■ **Assignment**
Lines before the one containing "color: #1a1a1a;" are left out. Retype that line and the rest through the end of the material exactly.

(Provided data)

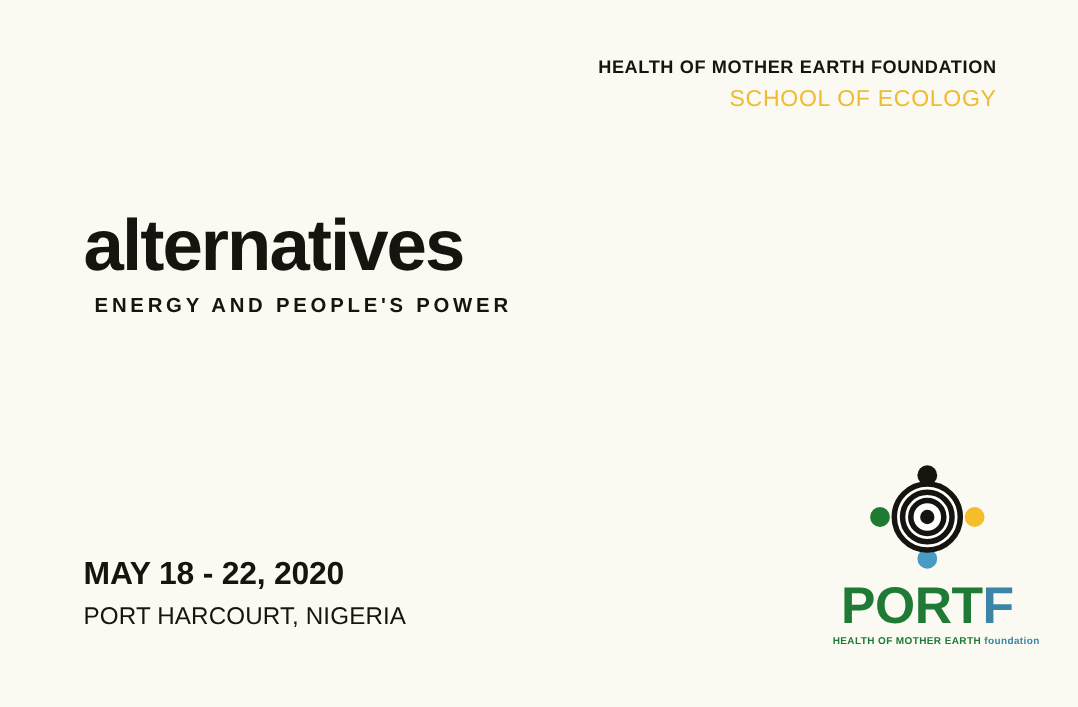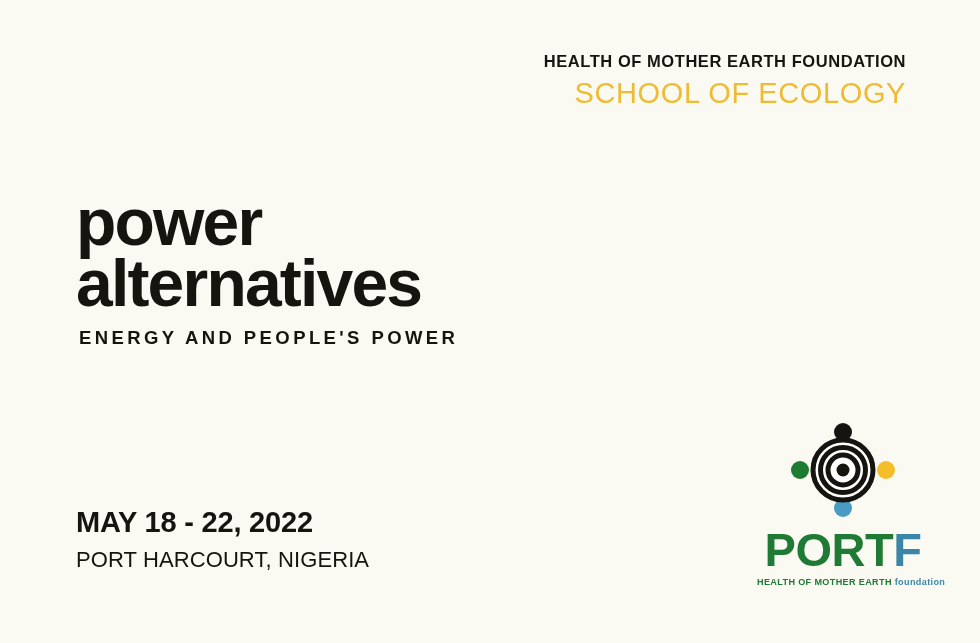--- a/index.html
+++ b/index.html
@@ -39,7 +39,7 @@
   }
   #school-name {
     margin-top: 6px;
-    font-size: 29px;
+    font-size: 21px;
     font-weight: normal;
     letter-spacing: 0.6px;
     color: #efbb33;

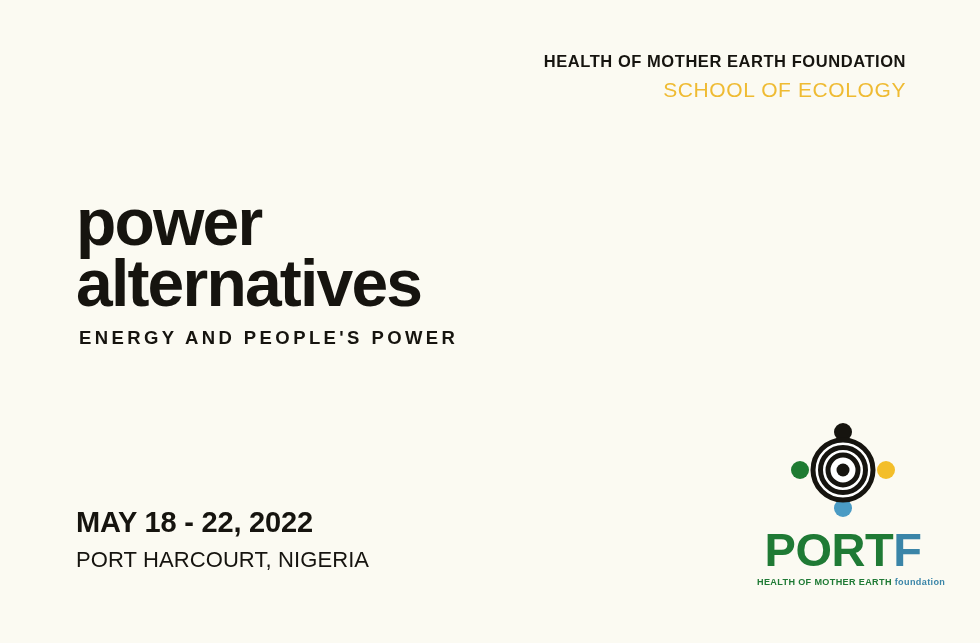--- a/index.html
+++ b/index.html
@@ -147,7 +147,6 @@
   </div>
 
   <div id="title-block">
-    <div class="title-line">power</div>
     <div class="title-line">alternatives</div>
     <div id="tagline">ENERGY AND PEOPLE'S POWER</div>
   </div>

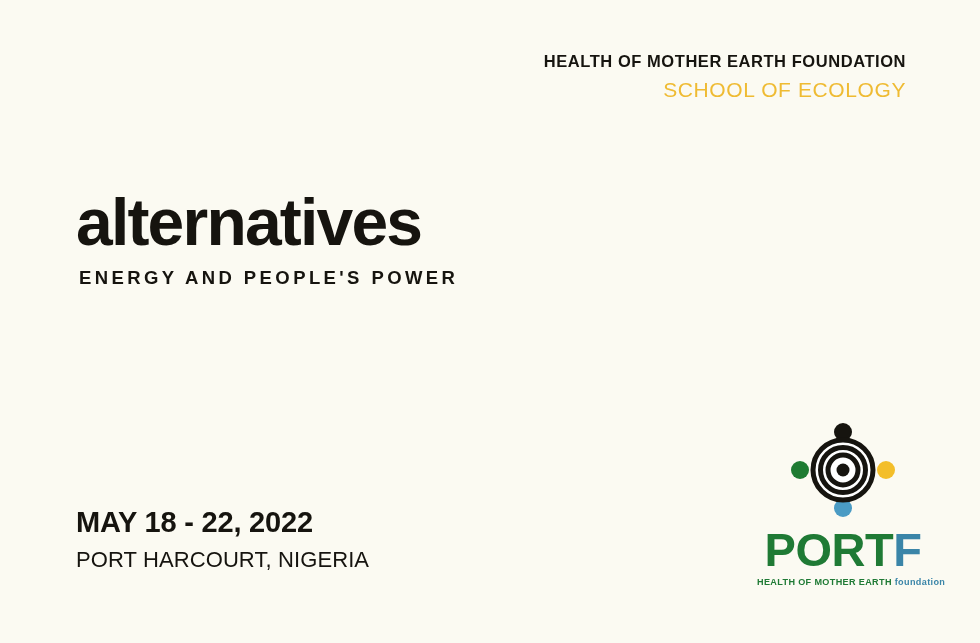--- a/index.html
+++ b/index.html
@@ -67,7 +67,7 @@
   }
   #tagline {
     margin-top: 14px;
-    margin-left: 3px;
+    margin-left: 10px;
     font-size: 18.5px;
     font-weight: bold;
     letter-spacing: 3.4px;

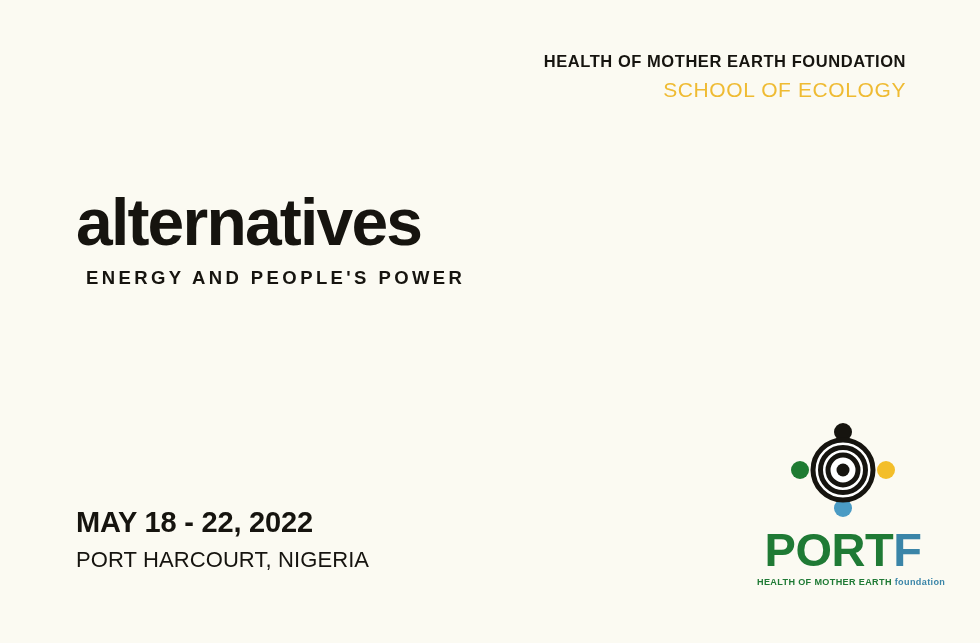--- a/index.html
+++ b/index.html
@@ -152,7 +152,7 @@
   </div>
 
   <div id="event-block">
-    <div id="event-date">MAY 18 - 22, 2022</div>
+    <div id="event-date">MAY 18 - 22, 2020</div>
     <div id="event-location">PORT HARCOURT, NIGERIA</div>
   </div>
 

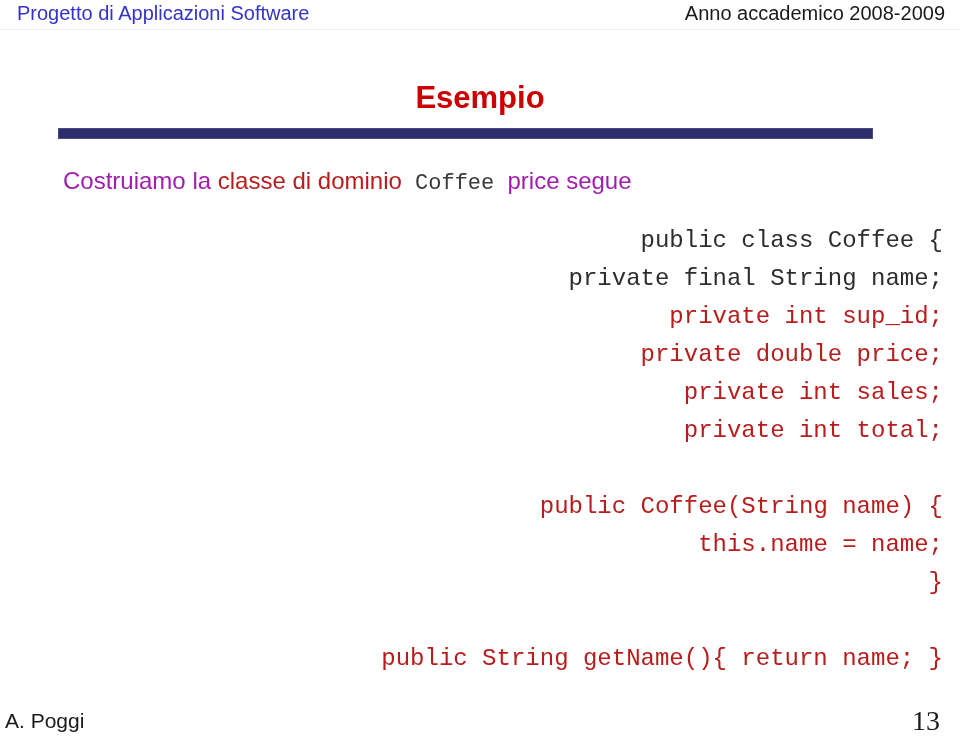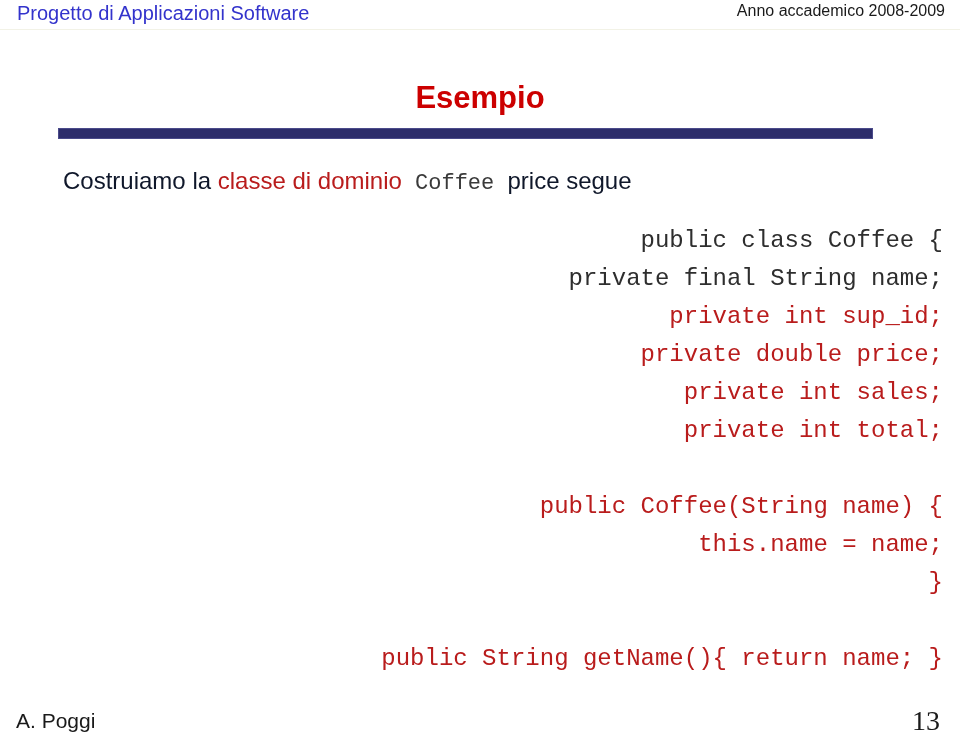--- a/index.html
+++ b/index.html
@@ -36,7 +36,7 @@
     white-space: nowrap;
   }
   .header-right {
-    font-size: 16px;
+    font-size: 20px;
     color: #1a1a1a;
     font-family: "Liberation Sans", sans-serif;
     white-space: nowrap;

(End Provided data)

■ **The answer**
     color: #1a1a1a;
     font-family: "Liberation Sans", sans-serif;
     white-space: nowrap;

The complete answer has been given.